■ Assigned task
In the entries that follow, find each line with the word "living" and copy it.

Top of Dataset entries

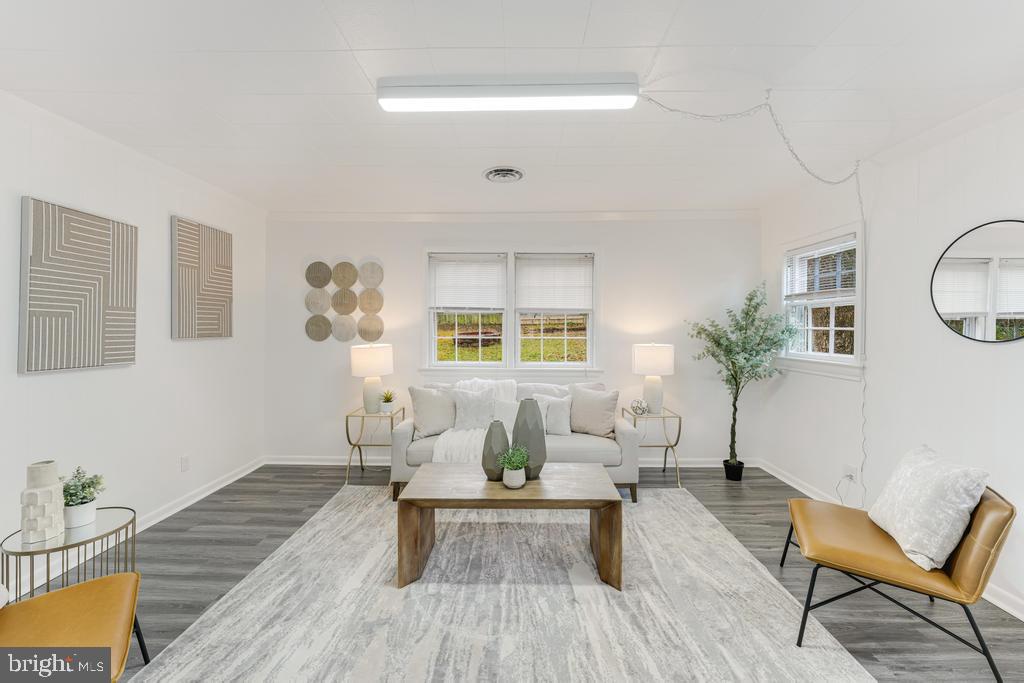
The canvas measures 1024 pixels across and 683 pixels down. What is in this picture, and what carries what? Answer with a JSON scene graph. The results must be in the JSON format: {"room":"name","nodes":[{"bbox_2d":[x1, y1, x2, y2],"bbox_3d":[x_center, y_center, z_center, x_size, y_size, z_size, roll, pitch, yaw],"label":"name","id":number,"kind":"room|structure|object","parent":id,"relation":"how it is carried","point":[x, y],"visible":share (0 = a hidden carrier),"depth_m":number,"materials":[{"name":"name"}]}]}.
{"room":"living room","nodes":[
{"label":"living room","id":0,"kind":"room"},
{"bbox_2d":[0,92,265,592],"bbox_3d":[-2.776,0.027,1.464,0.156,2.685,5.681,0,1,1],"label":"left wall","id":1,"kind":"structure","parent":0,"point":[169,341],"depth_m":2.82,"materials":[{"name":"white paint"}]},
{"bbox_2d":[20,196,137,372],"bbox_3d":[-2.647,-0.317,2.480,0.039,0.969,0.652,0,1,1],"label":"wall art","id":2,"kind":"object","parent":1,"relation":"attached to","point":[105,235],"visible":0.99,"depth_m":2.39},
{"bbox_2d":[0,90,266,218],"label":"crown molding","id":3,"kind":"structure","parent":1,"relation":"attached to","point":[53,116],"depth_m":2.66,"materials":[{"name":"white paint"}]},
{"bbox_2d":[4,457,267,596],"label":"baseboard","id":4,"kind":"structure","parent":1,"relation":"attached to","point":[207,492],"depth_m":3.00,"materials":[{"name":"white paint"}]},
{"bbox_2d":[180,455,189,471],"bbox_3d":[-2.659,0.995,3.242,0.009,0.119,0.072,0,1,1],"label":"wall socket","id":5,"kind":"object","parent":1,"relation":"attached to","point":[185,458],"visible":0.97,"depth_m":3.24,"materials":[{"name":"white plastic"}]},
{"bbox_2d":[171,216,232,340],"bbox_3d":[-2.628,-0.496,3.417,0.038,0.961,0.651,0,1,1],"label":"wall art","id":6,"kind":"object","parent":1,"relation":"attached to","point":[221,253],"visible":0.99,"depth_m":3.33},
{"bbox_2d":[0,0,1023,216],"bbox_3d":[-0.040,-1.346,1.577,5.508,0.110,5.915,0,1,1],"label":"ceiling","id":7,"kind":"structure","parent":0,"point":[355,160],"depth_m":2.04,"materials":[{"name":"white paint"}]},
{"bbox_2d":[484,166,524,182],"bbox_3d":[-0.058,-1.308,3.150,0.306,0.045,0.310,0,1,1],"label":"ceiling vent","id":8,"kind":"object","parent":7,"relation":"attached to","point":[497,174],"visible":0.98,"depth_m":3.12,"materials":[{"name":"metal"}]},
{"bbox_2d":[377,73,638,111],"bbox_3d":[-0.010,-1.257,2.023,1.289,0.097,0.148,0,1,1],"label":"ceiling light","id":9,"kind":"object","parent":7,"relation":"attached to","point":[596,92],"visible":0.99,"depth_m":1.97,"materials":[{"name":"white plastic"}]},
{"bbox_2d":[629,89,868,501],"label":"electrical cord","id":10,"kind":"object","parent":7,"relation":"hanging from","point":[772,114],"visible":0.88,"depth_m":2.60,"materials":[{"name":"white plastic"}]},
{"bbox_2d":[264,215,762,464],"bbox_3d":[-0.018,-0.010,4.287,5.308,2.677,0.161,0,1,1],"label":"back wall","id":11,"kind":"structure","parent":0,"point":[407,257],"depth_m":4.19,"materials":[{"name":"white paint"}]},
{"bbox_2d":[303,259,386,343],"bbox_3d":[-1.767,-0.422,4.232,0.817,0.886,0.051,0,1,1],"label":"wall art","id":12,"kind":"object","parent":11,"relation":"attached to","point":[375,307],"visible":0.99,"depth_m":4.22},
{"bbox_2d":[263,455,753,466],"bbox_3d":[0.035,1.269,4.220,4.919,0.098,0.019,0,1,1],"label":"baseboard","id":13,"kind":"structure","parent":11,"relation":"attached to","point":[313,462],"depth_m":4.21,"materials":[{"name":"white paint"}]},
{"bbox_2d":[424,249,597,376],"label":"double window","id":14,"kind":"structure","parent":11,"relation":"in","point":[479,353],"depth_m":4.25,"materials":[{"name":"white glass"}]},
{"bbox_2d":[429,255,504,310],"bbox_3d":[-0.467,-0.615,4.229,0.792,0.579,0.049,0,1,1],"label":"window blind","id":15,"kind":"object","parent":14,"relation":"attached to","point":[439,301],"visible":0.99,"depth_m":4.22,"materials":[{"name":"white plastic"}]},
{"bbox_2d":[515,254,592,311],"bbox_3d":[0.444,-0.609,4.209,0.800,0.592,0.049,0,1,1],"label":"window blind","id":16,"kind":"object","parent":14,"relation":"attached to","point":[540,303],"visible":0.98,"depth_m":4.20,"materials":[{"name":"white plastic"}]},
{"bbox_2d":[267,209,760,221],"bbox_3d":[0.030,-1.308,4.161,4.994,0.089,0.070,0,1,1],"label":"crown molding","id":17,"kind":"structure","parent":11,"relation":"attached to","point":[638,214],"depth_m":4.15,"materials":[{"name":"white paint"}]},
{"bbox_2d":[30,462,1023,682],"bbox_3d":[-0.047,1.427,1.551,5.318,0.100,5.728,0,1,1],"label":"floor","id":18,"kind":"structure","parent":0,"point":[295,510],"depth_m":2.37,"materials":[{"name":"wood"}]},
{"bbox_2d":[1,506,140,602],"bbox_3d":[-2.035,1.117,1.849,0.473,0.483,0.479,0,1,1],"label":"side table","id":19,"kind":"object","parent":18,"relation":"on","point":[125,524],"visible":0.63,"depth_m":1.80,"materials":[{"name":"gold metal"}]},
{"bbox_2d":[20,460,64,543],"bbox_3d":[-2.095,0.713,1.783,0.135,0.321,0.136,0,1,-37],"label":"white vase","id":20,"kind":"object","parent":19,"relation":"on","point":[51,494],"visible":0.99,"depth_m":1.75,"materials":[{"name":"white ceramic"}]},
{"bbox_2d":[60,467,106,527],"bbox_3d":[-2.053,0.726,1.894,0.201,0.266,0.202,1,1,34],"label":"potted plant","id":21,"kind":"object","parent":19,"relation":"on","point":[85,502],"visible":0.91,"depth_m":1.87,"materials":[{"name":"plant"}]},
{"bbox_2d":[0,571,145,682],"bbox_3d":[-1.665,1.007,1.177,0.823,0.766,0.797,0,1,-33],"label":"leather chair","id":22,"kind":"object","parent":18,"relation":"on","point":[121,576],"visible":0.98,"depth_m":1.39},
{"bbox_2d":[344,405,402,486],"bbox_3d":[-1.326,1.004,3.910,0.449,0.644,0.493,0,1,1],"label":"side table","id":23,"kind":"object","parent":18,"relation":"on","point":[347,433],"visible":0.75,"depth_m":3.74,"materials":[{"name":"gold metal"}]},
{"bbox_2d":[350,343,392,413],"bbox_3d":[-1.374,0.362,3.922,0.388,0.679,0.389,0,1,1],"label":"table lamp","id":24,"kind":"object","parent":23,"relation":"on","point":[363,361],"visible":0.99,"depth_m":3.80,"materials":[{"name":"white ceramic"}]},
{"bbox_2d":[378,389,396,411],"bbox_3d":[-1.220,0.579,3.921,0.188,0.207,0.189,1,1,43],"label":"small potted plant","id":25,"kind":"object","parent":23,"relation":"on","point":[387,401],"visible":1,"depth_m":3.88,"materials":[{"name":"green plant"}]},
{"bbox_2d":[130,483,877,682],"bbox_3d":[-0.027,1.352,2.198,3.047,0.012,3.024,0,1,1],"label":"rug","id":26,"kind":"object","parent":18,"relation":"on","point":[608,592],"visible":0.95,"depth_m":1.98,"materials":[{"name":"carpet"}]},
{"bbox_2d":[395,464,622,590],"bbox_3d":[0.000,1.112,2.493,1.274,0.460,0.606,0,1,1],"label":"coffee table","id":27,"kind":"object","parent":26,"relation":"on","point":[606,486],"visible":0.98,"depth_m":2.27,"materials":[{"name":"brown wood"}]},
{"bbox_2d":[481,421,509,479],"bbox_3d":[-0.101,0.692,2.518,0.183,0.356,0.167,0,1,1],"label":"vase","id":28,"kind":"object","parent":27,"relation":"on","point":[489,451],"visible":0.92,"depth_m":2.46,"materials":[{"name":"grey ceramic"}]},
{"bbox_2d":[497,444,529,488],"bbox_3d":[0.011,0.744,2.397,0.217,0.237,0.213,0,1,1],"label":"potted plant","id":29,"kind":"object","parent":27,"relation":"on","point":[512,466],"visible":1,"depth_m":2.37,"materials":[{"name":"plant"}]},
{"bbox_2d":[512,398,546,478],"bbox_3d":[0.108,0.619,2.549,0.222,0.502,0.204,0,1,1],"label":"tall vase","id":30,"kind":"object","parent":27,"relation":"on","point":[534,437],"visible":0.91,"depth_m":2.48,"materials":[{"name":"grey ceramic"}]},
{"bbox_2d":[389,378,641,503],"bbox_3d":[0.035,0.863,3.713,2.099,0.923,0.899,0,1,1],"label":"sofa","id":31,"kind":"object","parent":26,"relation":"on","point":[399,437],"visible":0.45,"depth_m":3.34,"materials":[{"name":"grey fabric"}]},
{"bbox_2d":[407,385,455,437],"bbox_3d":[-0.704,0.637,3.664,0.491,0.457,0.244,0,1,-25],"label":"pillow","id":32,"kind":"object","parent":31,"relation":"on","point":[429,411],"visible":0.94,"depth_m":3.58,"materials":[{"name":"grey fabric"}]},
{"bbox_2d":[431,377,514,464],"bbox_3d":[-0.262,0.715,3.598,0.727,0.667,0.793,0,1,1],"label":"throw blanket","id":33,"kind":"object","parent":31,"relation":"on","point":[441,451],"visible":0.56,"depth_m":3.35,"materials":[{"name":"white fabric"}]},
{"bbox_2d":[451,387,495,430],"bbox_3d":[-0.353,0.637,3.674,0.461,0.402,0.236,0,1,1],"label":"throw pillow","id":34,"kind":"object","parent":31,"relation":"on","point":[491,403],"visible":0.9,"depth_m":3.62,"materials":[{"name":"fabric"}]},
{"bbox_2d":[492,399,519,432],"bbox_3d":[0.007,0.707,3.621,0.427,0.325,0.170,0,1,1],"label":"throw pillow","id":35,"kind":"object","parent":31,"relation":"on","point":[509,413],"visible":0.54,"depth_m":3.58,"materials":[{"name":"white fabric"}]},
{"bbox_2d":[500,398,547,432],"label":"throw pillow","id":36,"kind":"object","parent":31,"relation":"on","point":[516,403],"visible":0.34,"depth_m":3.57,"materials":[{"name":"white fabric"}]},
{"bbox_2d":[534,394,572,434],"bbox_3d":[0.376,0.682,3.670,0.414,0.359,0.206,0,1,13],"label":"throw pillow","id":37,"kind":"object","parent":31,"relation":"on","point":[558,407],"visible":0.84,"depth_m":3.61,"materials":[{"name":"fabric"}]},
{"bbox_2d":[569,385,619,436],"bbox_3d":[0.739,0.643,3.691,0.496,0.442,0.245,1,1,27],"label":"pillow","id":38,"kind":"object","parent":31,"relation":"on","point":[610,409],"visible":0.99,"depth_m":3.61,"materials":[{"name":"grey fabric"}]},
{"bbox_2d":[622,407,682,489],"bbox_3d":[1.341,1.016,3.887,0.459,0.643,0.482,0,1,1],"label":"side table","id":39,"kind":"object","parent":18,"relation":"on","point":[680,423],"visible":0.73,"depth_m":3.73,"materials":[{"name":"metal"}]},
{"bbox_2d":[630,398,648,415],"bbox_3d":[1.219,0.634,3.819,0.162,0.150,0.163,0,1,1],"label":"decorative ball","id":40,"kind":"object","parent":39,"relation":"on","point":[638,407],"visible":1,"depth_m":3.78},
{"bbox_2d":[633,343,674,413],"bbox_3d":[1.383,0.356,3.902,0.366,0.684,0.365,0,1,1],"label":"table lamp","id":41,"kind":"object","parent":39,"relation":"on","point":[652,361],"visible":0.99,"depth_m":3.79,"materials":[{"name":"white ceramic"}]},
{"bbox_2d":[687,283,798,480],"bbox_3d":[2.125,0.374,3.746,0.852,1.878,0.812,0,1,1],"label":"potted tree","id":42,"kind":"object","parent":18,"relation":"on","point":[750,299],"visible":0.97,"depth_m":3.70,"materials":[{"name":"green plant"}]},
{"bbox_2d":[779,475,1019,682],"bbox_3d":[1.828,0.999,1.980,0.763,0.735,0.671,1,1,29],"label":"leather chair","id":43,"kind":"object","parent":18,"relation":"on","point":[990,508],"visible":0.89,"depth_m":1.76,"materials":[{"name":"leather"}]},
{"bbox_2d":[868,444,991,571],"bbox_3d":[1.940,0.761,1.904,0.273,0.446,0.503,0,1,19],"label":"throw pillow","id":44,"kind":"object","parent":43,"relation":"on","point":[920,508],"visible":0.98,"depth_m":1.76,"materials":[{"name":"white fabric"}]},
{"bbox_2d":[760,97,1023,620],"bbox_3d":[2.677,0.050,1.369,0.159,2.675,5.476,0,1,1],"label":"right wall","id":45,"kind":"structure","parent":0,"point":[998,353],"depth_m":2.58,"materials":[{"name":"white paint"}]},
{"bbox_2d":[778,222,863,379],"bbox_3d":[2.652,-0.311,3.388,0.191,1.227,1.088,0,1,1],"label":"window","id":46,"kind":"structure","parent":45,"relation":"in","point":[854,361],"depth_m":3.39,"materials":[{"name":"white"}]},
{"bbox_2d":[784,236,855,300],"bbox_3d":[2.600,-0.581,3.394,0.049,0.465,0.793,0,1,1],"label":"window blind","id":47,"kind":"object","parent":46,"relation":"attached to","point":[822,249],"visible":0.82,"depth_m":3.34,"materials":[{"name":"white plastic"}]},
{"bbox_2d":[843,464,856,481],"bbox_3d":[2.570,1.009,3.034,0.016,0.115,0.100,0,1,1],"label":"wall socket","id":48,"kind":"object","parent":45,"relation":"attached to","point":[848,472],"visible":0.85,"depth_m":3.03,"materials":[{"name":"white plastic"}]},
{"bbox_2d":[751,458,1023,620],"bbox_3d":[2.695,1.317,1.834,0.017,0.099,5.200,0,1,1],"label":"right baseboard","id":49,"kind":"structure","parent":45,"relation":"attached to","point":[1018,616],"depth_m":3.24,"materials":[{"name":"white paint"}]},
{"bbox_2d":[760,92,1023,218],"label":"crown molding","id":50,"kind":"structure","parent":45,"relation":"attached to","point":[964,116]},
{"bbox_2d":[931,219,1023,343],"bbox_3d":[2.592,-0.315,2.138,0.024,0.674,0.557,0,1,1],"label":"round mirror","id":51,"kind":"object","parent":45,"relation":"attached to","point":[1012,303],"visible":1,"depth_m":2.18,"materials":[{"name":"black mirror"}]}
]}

Bottom of Dataset entries

■ The answer
{"room":"living room","nodes":[
{"label":"living room","id":0,"kind":"room"},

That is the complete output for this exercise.